═════ EXERCISE INPUTS
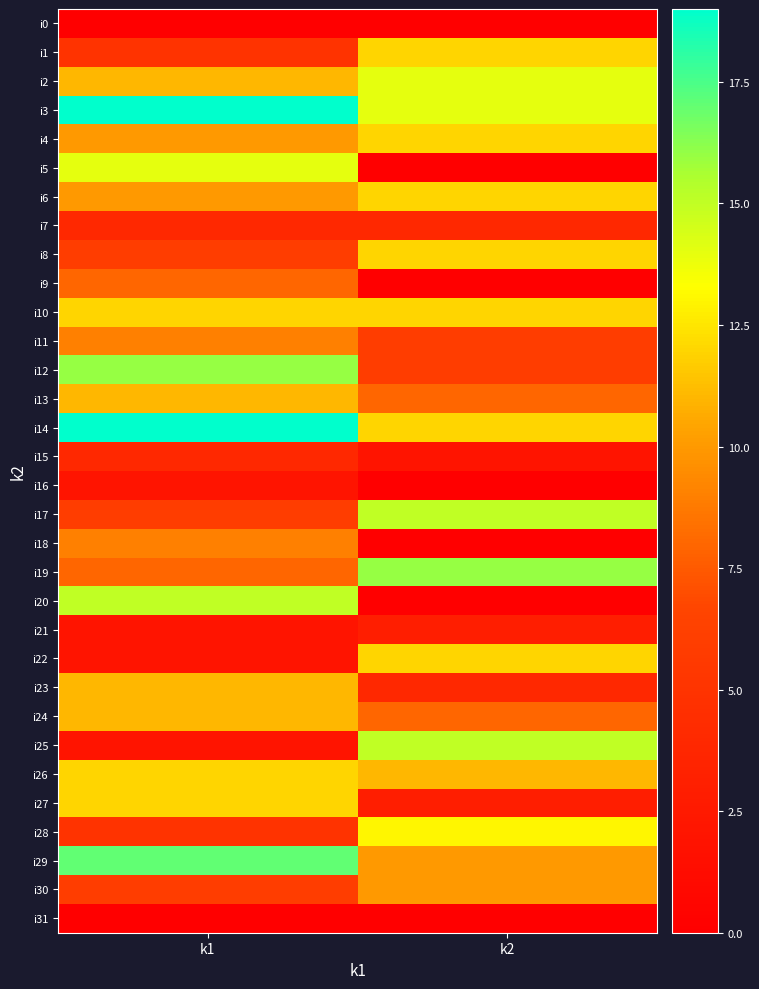

What is the difference between the highest and lowest values at k1?

19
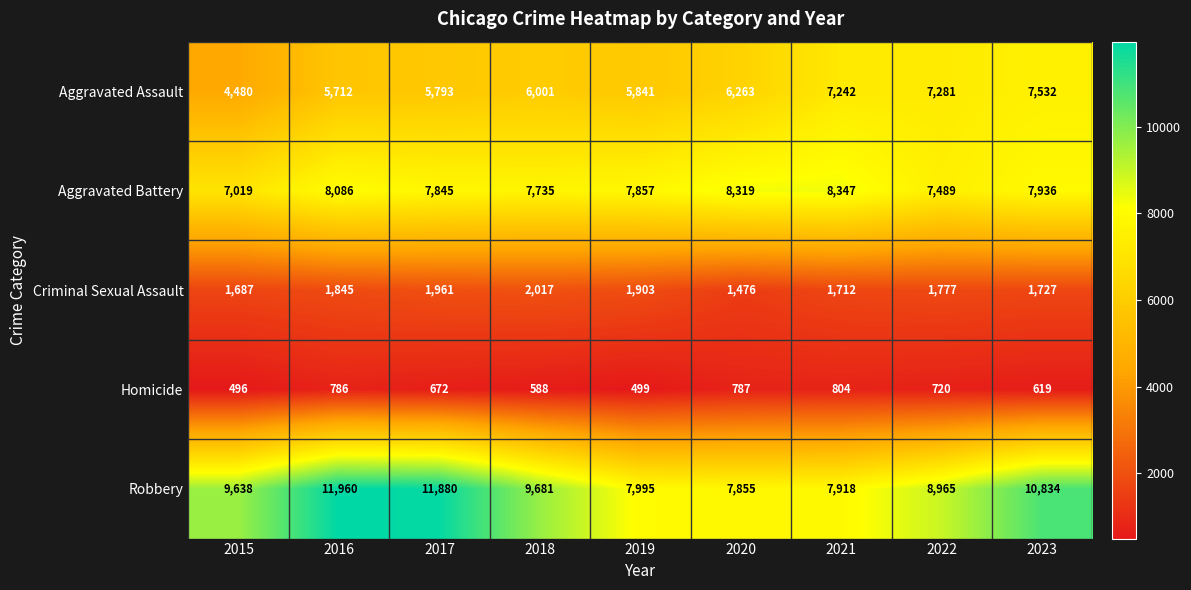

The value of Homicide at 2017 is 914. True or false?

False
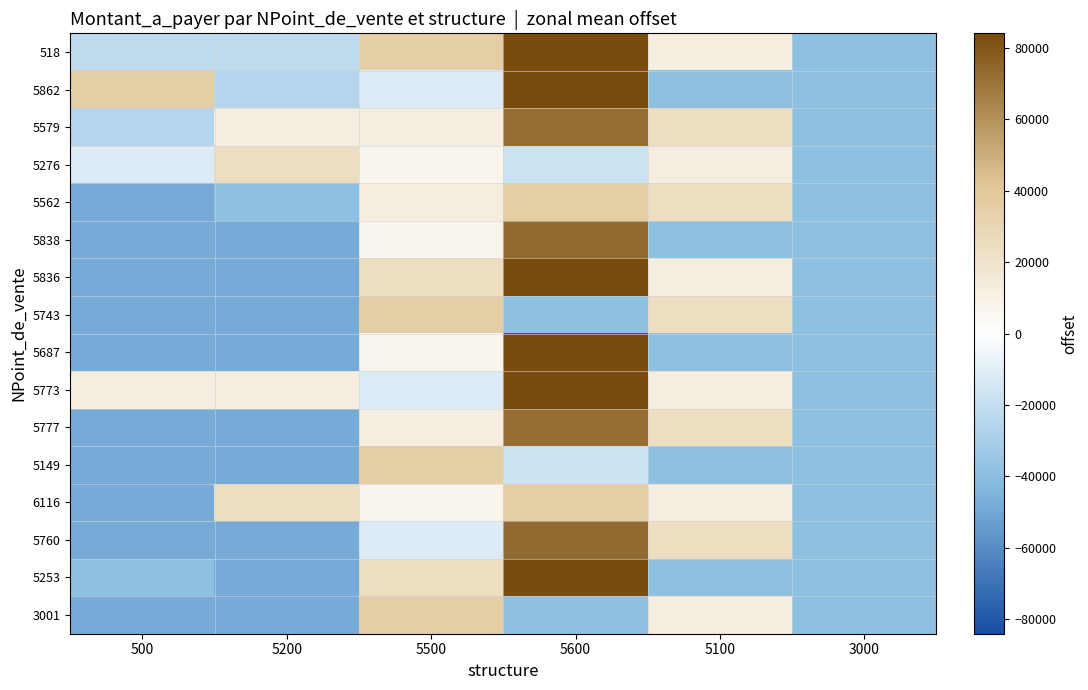

Reading left to right, transcribe all the data shown in this chart.

518: 500=-22069.0	5200=-22069.0	5500=36029.0	5600=402964.0	5100=12029.0	3000=-38971.0
5862: 500=36029.0	5200=-25971.0	5500=-11971.0	5600=84029.0	5100=-38971.0	3000=-38971.0
5579: 500=-25971.0	5200=12029.0	5500=12029.0	5600=72029.0	5100=24029.0	3000=-38971.0
5276: 500=-11971.0	5200=24029.0	5500=7029.0	5600=-17971.0	5100=12029.0	3000=-38971.0
5562: 500=-48398.0	5200=-38971.0	5500=12029.0	5600=36029.0	5100=24029.0	3000=-38971.0
5838: 500=-48288.0	5200=-48288.0	5500=7029.0	5600=73029.0	5100=-38971.0	3000=-38971.0
5836: 500=-48289.0	5200=-48398.0	5500=24029.0	5600=84029.0	5100=12029.0	3000=-38971.0
5743: 500=-48508.0	5200=-48508.0	5500=36029.0	5600=-38971.0	5100=24029.0	3000=-38971.0
5687: 500=-48288.0	5200=-48288.0	5500=7029.0	5600=402964.0	5100=-38971.0	3000=-38971.0
5773: 500=12029.0	5200=12029.0	5500=-11971.0	5600=84029.0	5100=12029.0	3000=-38971.0
5777: 500=-48398.0	5200=-48398.0	5500=12029.0	5600=72029.0	5100=24029.0	3000=-38971.0
5149: 500=-48398.0	5200=-48398.0	5500=36029.0	5600=-17971.0	5100=-38971.0	3000=-38971.0
6116: 500=-48398.0	5200=24029.0	5500=7029.0	5600=36029.0	5100=12029.0	3000=-38971.0
5760: 500=-48288.0	5200=-48289.0	5500=-11971.0	5600=73029.0	5100=24029.0	3000=-38971.0
5253: 500=-38971.0	5200=-48288.0	5500=24029.0	5600=84029.0	5100=-38971.0	3000=-38971.0
3001: 500=-48288.0	5200=-48508.0	5500=36029.0	5600=-38971.0	5100=12029.0	3000=-38971.0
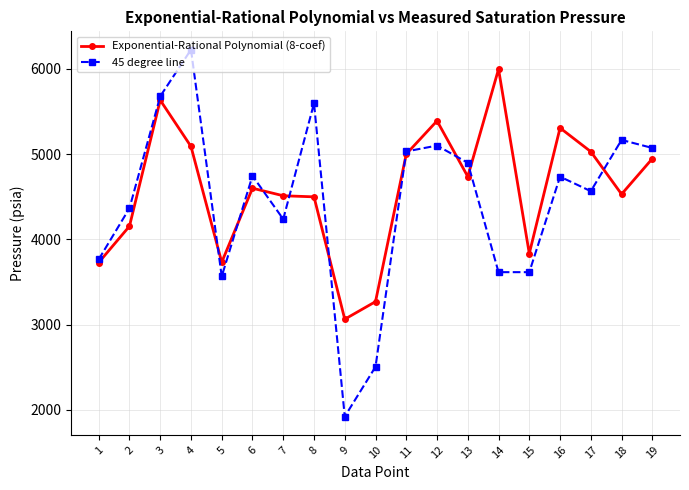

What is the total value across all series at 7?

8748.3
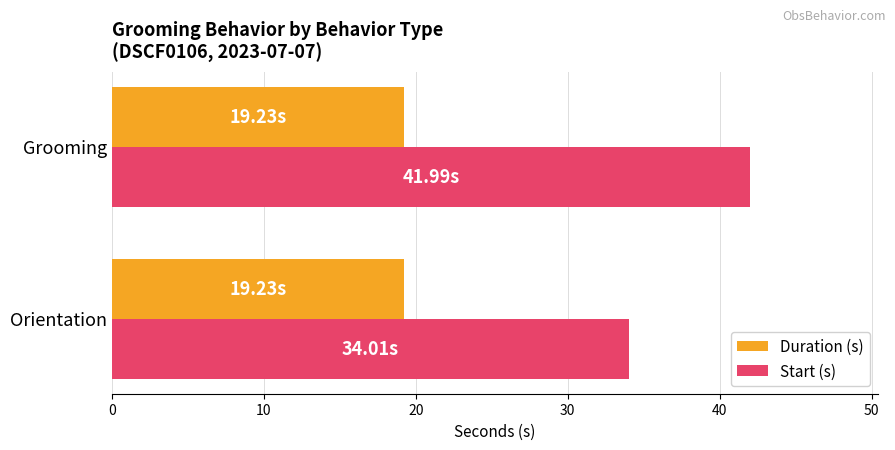

What is the average value of the Start (s) series?

38.0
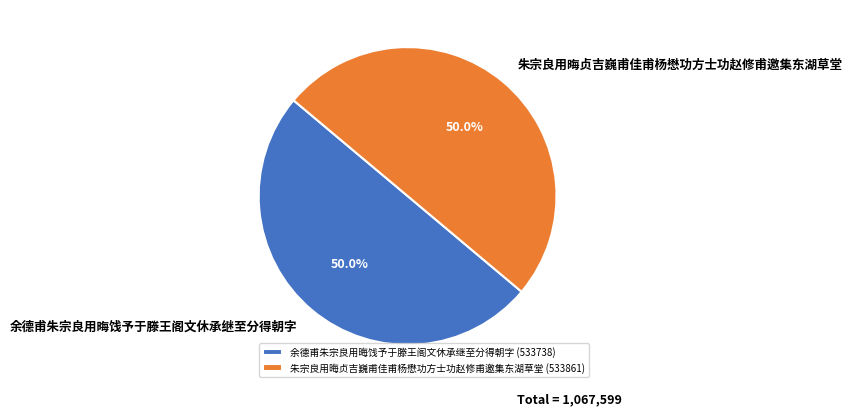

Do 余德甫朱宗良用晦饯予于滕王阁文休承继至分得朝字 and 朱宗良用晦贞吉巍甫佳甫杨懋功方士功赵修甫邀集东湖草堂 together represent more than half of the pie?

Yes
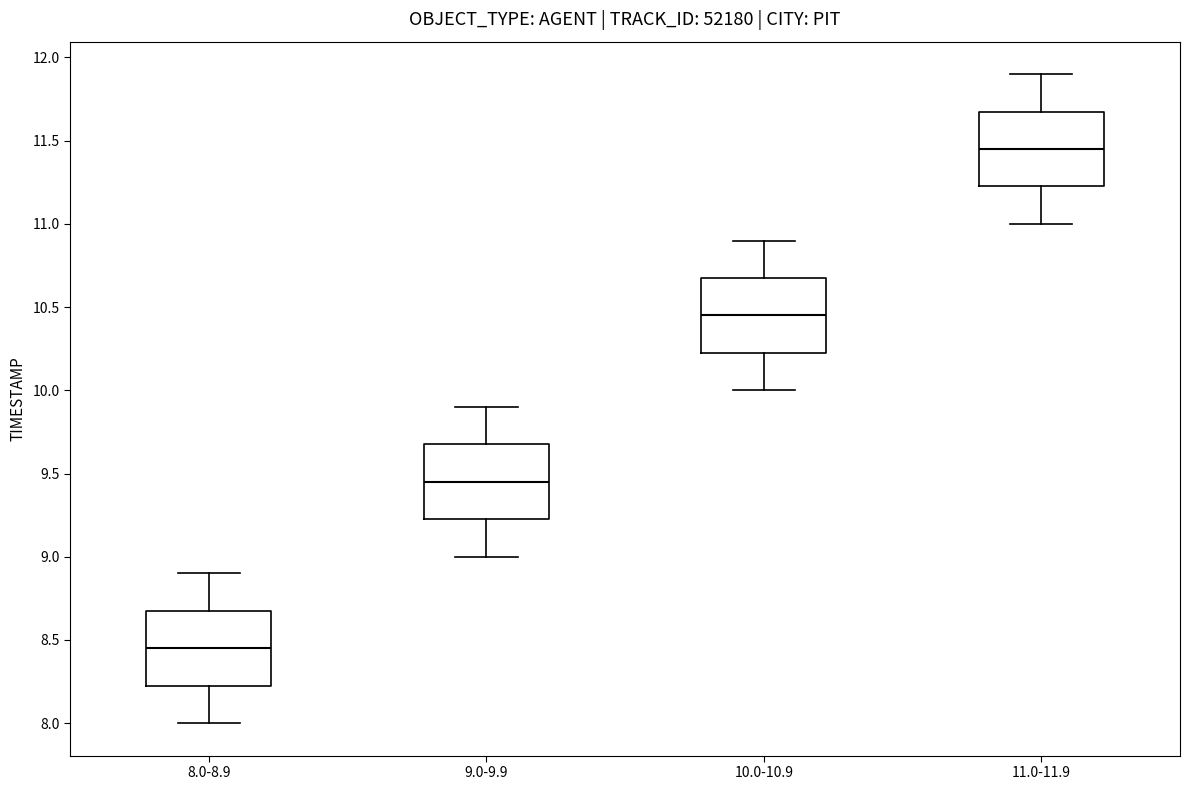

Where does the lower whisker of the box for 10.0-10.9 end on the y-axis? The values are not printed on the chart, so give them approximately, as read against the axis.

10.00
══════════
Return every row above word for word, leaving out the pictures.

RESPONSE BELOW:
What is the difference between the highest and lowest values at k1?

19

The value of Homicide at 2017 is 914. True or false?

False

Reading left to right, transcribe all the data shown in this chart.

518: 500=-22069.0	5200=-22069.0	5500=36029.0	5600=402964.0	5100=12029.0	3000=-38971.0
5862: 500=36029.0	5200=-25971.0	5500=-11971.0	5600=84029.0	5100=-38971.0	3000=-38971.0
5579: 500=-25971.0	5200=12029.0	5500=12029.0	5600=72029.0	5100=24029.0	3000=-38971.0
5276: 500=-11971.0	5200=24029.0	5500=7029.0	5600=-17971.0	5100=12029.0	3000=-38971.0
5562: 500=-48398.0	5200=-38971.0	5500=12029.0	5600=36029.0	5100=24029.0	3000=-38971.0
5838: 500=-48288.0	5200=-48288.0	5500=7029.0	5600=73029.0	5100=-38971.0	3000=-38971.0
5836: 500=-48289.0	5200=-48398.0	5500=24029.0	5600=84029.0	5100=12029.0	3000=-38971.0
5743: 500=-48508.0	5200=-48508.0	5500=36029.0	5600=-38971.0	5100=24029.0	3000=-38971.0
5687: 500=-48288.0	5200=-48288.0	5500=7029.0	5600=402964.0	5100=-38971.0	3000=-38971.0
5773: 500=12029.0	5200=12029.0	5500=-11971.0	5600=84029.0	5100=12029.0	3000=-38971.0
5777: 500=-48398.0	5200=-48398.0	5500=12029.0	5600=72029.0	5100=24029.0	3000=-38971.0
5149: 500=-48398.0	5200=-48398.0	5500=36029.0	5600=-17971.0	5100=-38971.0	3000=-38971.0
6116: 500=-48398.0	5200=24029.0	5500=7029.0	5600=36029.0	5100=12029.0	3000=-38971.0
5760: 500=-48288.0	5200=-48289.0	5500=-11971.0	5600=73029.0	5100=24029.0	3000=-38971.0
5253: 500=-38971.0	5200=-48288.0	5500=24029.0	5600=84029.0	5100=-38971.0	3000=-38971.0
3001: 500=-48288.0	5200=-48508.0	5500=36029.0	5600=-38971.0	5100=12029.0	3000=-38971.0

What is the total value across all series at 7?

8748.3

What is the average value of the Start (s) series?

38.0

Do 余德甫朱宗良用晦饯予于滕王阁文休承继至分得朝字 and 朱宗良用晦贞吉巍甫佳甫杨懋功方士功赵修甫邀集东湖草堂 together represent more than half of the pie?

Yes

Where does the lower whisker of the box for 10.0-10.9 end on the y-axis? The values are not printed on the chart, so give them approximately, as read against the axis.

10.00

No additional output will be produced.